Gregg Hurwitz is the New York Times #1 internationally bestselling author of 23 thrillers including the ORPHAN X series. His novels have won numerous literary awards and have been published in 33 languages. Gregg currently serves as the Co-President of International Thriller Writers (ITW). Additionally, he’s written poetry, screenplays and television scripts for many of the major studios and networks, comics for AWA, DC, and Marvel, and political and culture pieces for The Wall Street Journal, The Guardian, The Bulwark and others. Gregg lives with his Rhodesian ridgebacks in Los Angeles, where he continues to play soccer, frequently injuring himself.
Q. Dark Horse is the seventh installment in your Orphan X series. What’s Evan Smoak up against in this latest?

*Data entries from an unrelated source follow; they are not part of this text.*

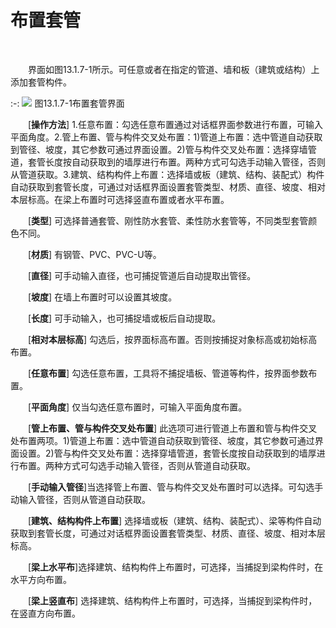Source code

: # 布置套管
<br/>

&emsp;&emsp;界面如图13.1.7\-1所示。可任意或者在指定的管道、墙和板（建筑或结构）上添加套管构件。


:-: ![](images/664.png)
图13.1.7\-1布置套管界面

&emsp;&emsp;[**操作方法**\] 1.任意布置：勾选任意布置通过对话框界面参数进行布置，可输入平面角度。2.管上布置、管与构件交叉处布置：1)管道上布置：选中管道自动获取到管径、坡度，其它参数可通过界面设置。2)管与构件交叉处布置：选择穿墙管道，套管长度按自动获取到的墙厚进行布置。两种方式可勾选手动输入管径，否则从管道获取。3.建筑、结构构件上布置：选择墙或板（建筑、结构、装配式）构件自动获取到套管长度，可通过对话框界面设置套管类型、材质、直径、坡度、相对本层标高。在梁上布置时可选择竖直布置或者水平布置。

&emsp;&emsp;\[**类型**\] 可选择普通套管、刚性防水套管、柔性防水套管等，不同类型套管颜色不同。

&emsp;&emsp;\[**材质**\] 有钢管、PVC、PVC-U等。

&emsp;&emsp;\[**直径**\] 可手动输入直径，也可捕捉管道后自动提取出管径。

&emsp;&emsp;\[**坡度**\] 在墙上布置时可以设置其坡度。

&emsp;&emsp;\[**长度**\] 可手动输入，也可捕捉墙或板后自动提取。

&emsp;&emsp;\[**相对本层标高**\] 勾选后，按界面标高布置。否则按捕捉对象标高或初始标高布置。

&emsp;&emsp;\[**任意布置**\] 勾选任意布置，工具将不捕捉墙板、管道等构件，按界面参数布置。

&emsp;&emsp;\[**平面角度**\] 仅当勾选任意布置时，可输入平面角度布置。

&emsp;&emsp;\[**管上布置、管与构件交叉处布置**\] 此选项可进行管道上布置和管与构件交叉处布置两项。1)管道上布置：选中管道自动获取到管径、坡度，其它参数可通过界面设置。2)管与构件交叉处布置：选择穿墙管道，套管长度按自动获取到的墙厚进行布置。两种方式可勾选手动输入管径，否则从管道自动获取。

&emsp;&emsp;\[**手动输入管径**\]当选择管上布置、管与构件交叉处布置时可以选择。可勾选手动输入管径，否则从管道自动获取。

&emsp;&emsp;\[**建筑、结构构件上布置**\] 选择墙或板（建筑、结构、装配式）、梁等构件自动获取到套管长度，可通过对话框界面设置套管类型、材质、直径、坡度、相对本层标高。

&emsp;&emsp;\[**梁上水平布**\]选择建筑、结构构件上布置时，可选择，当捕捉到梁构件时，在水平方向布置。

&emsp;&emsp;\[**梁上竖直布**\] 选择建筑、结构构件上布置时，可选择，当捕捉到梁构件时，在竖直方向布置。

Gregg: As the Nowhere Man, Evan has pledged to help the truly desperate, those with nowhere to turn. This time the man at the other end of the phone is a “creative businessman” with many extralegal ventures and motives and a code as dark and complicated as Evan himself. His daughter has been taken by a vicious rival cartel leader. The question is: Is a bad man worth helping for a good cause?
Q. How has Evan evolved over the series? Do you think of him differently than you did when you wrote book 1?
Gregg: Orphan X, the opener in the series, finds Evan breaking every one of the assassin’s Ten Commandments handed down to him from his father figure and handler. For the first time, we saw Evan thawing out of the black and white code that defined him, seeking to embrace the gray as well as the complexities of everyday people. Intimacy is a language he doesn’t speak. But over the life of the series he’s learned to interact with others in the real world to a great extent—Mia, Peter, Joey, and those he helps who draw out his humanity a bit at a time. In Dark Horse, he’s going to find himself challenged in a whole different way.
Q. You’ve said elsewhere that Carl Jung and the hero myth have inspired your thrillers. What do you mean by that?
Gregg: Striving to integrate darkness and light, to venture into the unknown, to face threat to find opportunity, to discover what must be sacrificed for the truth—these are all key components of the hero myth. They are also key components of this story I’m telling about a scrawny twelve-year-old kid, considered worthless and expendable by society, who was pulled out of a foster home by someone who saw greatness in him and lit the way for his adventure.
Q. You’ve successfully made a huge transition into writing for film, most recently with Sweet Girl starring Jason Momoa. What do you enjoy most (and least) about writing for the screen?
Most: collaborating when it’s going well.
Least: collaborating when it’s not going well.
Q. What are you working on now?
Gregg: The next Orphan X (ssssh!). My next screenplay (Sabine, with Screen Gems). My first original comic (Knighted with AWA). Producing for film my everyman thriller books with Scott Frank and Paramount+ (Do No Harm, The Crime Writer, Trust No One, They’re Watching, You’re Next, The Survivor, Tell No Lies, Don’t Look Back). Wrangling my three Rhodesian ridgebacks.
Gregg Hurwitz's Latest
Evan Smoak is a man with many identities and a challenging past. As Orphan X, he was a government assassin for the off-the-books Orphan Program. After he broke with the Program, he adopted a new name and a new mission—The Nowhere Man, helping the most desperate in their times of trouble. Having just survived an attack on his life and the complete devastation of his base of operations, as well as his complicated (and deepening) relationship with his neighbor Mia Hall, Evan isn’t interested in taking on a new mission. But one finds him anyway.
Aragon Urrea is a kingpin of a major drug-dealing operation in South Texas. He’s also the patron of the local area—supplying employment in legitimate operations, providing help to the helpless, rough justice to the downtrodden, and a future to a people normally with little hope. He’s complicated—a not completely good man, who does bad things for often good reasons. However, for all his money and power, he is helpless when one of the most vicious cartels kidnaps his innocent eighteen year old daughter, spiriting her away into the armored complex that is their headquarters in Mexico. With no other way to rescue his daughter, he turns to The Nowhere Man.
Now not only must Evan figure out how to get into the impregnable fortress of a heavily armed, deeply paranoid cartel leader, but he must decide if he should help a very bad man—no matter how just the cause.